The new specification of thresholds as a term + context combination provides greater flexibility in using the same thresholds for multiple products, but it also requires knowledge of the same term used across different data products. For example, the term 'temperature' is used in many sensors and products, so it's important to use a context that limits the thresholds to the intended product(s) while allowing multiple products to use the same thresholds when it makes sense. For example, soil temperature thresholds are likely to be very different from air-temperature thresholds, so it make sense to separate these temperature thresholds by assigning different contexts (such as 'soil' and 'aspirated-air'). However, single-aspirated air temperature, triple-aspirated air temperature, and the air temperature measured from the relative humidity sensor are all measuring the same fundamental quantity (air temperature), so it might make sense to use the more general 'air' context for these thresholds so that they intuitively apply to all of these products.

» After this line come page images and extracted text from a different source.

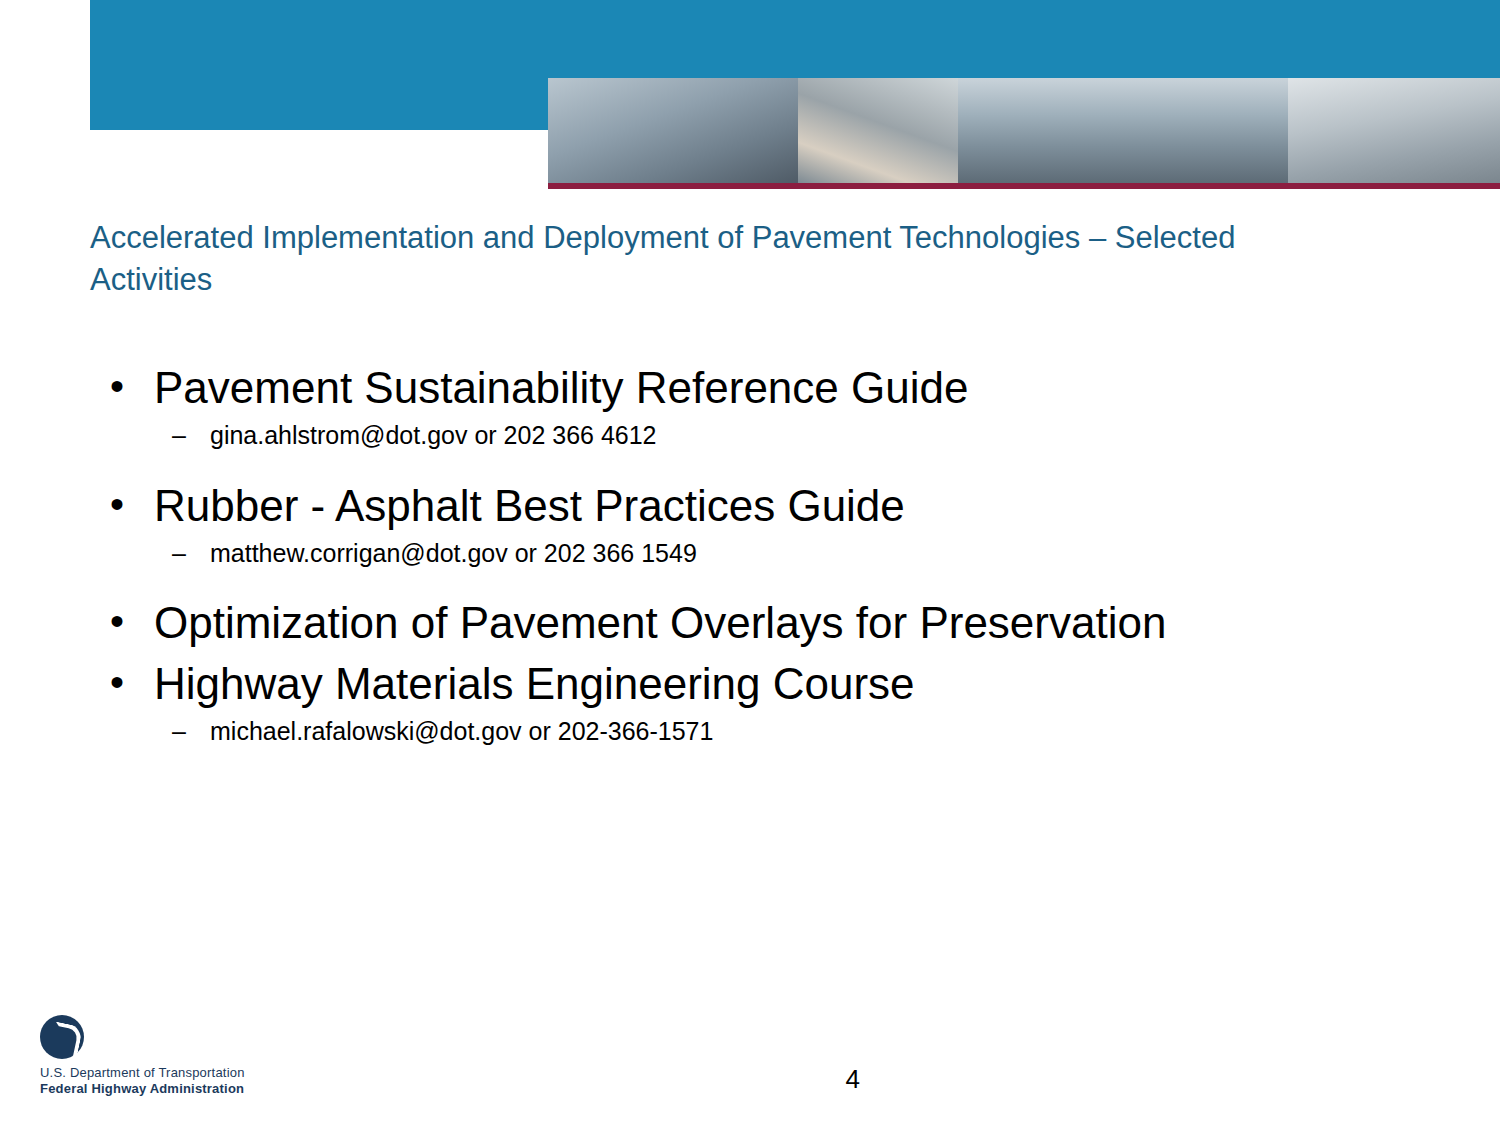Accelerated Implementation and Deployment of Pavement Technologies – Selected Activities
Pavement Sustainability Reference Guide
gina.ahlstrom@dot.gov or 202 366 4612
Rubber - Asphalt Best Practices Guide
matthew.corrigan@dot.gov or 202 366 1549
Optimization of Pavement Overlays for Preservation
Highway Materials Engineering Course
michael.rafalowski@dot.gov or 202-366-1571
U.S. Department of Transportation
Federal Highway Administration
4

Note that you can use the threshold selection hierarchy to specify different thresholds sharing a term+context for different locations. Thresholds can be set for REALM, SITE, or a particular CFGLOC. This is useful to e.g. use the same threshold sheet for relative humidity sensors on the aquatic met station (DP1.00098.001) and on the buoy (DP1.20271.001). Alternatively, you could separate these threshold sheets by assigning a 'terrestrial' vs. 'buoy' context, but you would have to process these in separate modules (both the threshold_select module and qaqc_plausibility module - see documentation for those modules for more info).